Stellarium is such a beautiful product. I used it back in college and shared it with the astrophysics majors, and they all loved it, too. Stellarium helped me play around with a telescope I had. There is so much joy in playing with a digital, interactive patch of the sky, then being able to look up through a lens and see the real thing a minute later.
As for Stellarium, I fell in love with the countryside aesthetic and how they really went for a VR-type feeling before VR ever became a buzzthing. My favorite features are zooming in and speeding up the clock. Stellarium put a surprising amount of detail into their product, I suggest pushing all of those features to their limits. You will be pleasantly surprised with how far they go.

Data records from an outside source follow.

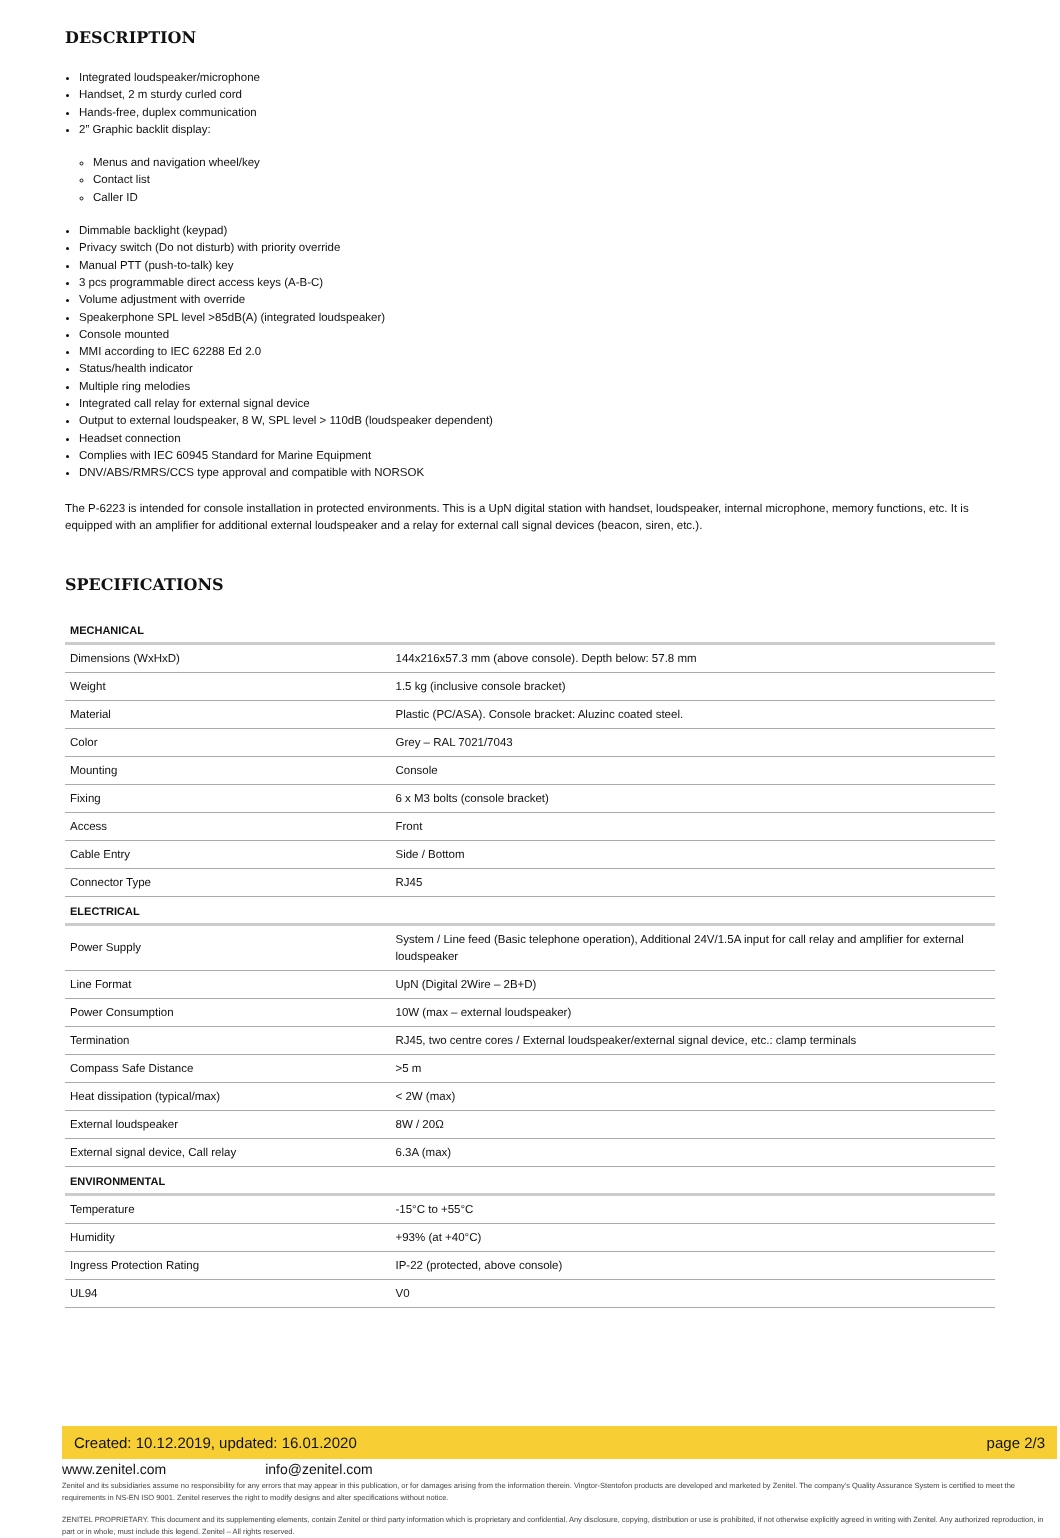DESCRIPTION
Integrated loudspeaker/microphone
Handset, 2 m sturdy curled cord
Hands-free, duplex communication
2” Graphic backlit display:
Menus and navigation wheel/key
Contact list
Caller ID
Dimmable backlight (keypad)
Privacy switch (Do not disturb) with priority override
Manual PTT (push-to-talk) key
3 pcs programmable direct access keys (A-B-C)
Volume adjustment with override
Speakerphone SPL level >85dB(A) (integrated loudspeaker)
Console mounted
MMI according to IEC 62288 Ed 2.0
Status/health indicator
Multiple ring melodies
Integrated call relay for external signal device
Output to external loudspeaker, 8 W, SPL level > 110dB (loudspeaker dependent)
Headset connection
Complies with IEC 60945 Standard for Marine Equipment
DNV/ABS/RMRS/CCS type approval and compatible with NORSOK
The P-6223 is intended for console installation in protected environments. This is a UpN digital station with handset, loudspeaker, internal microphone, memory functions, etc. It is equipped with an amplifier for additional external loudspeaker and a relay for external call signal devices (beacon, siren, etc.).
SPECIFICATIONS
| MECHANICAL | |
| --- | --- |
| Dimensions (WxHxD) | 144x216x57.3 mm (above console). Depth below: 57.8 mm |
| Weight | 1.5 kg (inclusive console bracket) |
| Material | Plastic (PC/ASA). Console bracket: Aluzinc coated steel. |
| Color | Grey – RAL 7021/7043 |
| Mounting | Console |
| Fixing | 6 x M3 bolts (console bracket) |
| Access | Front |
| Cable Entry | Side / Bottom |
| Connector Type | RJ45 |
| ELECTRICAL | |
| Power Supply | System / Line feed (Basic telephone operation), Additional 24V/1.5A input for call relay and amplifier for external loudspeaker |
| Line Format | UpN (Digital 2Wire – 2B+D) |
| Power Consumption | 10W (max – external loudspeaker) |
| Termination | RJ45, two centre cores / External loudspeaker/external signal device, etc.: clamp terminals |
| Compass Safe Distance | >5 m |
| Heat dissipation (typical/max) | < 2W (max) |
| External loudspeaker | 8W / 20Ω |
| External signal device, Call relay | 6.3A (max) |
| ENVIRONMENTAL | |
| Temperature | -15°C to +55°C |
| Humidity | +93% (at +40°C) |
| Ingress Protection Rating | IP-22 (protected, above console) |
| UL94 | V0 |
Created: 10.12.2019, updated: 16.01.2020 page 2/3
www.zenitel.com info@zenitel.com
Zenitel and its subsidiaries assume no responsibility for any errors that may appear in this publication, or for damages arising from the information therein. Vingtor-Stentofon products are developed and marketed by Zenitel. The company’s Quality Assurance System is certified to meet the requirements in NS-EN ISO 9001. Zenitel reserves the right to modify designs and alter specifications without notice.
ZENITEL PROPRIETARY. This document and its supplementing elements, contain Zenitel or third party information which is proprietary and confidential. Any disclosure, copying, distribution or use is prohibited, if not otherwise explicitly agreed in writing with Zenitel. Any authorized reproduction, in part or in whole, must include this legend. Zenitel – All rights reserved.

It’s really handy for astrophotographers, too - I use Astroplanner to chuck together a list of potential targets for a given night or set of nights, then check them out in stellarium, where I’ve imported my actual horizon from my site, and my scope and camera combinations for framing - means I can ensure I’m not wasting time trying to image something obscured by trees or terrain - I’m in a Y shaped valley with a horizon that goes from 10 to 50 degrees which makes this impossible to sensibly automate.
The it’s just on to an SGP sequence, and let it run.
really went for a VR-type feeling before VR ever became a buzzthing
As I remember it, the peak of the VR hype was 1993—SIGGRAPH ’93 was full of the stuff, Snow Crash came out in 1992, and of course Neuromancer had come out in 1984 and True Names came out 1981. Google N-Grams seems to back up this perception: https://books.google.com/ngrams/graph?content=Virtual+realit...
As for Stellarium, I fell in love with the countryside aesthetic and how they really went for a VR-type feeling before VR ever became a buzzthing. My favorite features are zooming in and speeding up the clock. Stellarium put a surprising amount of detail into their product, I suggest pushing all of those features to their limits. You will be pleasantly surprised with how far they go.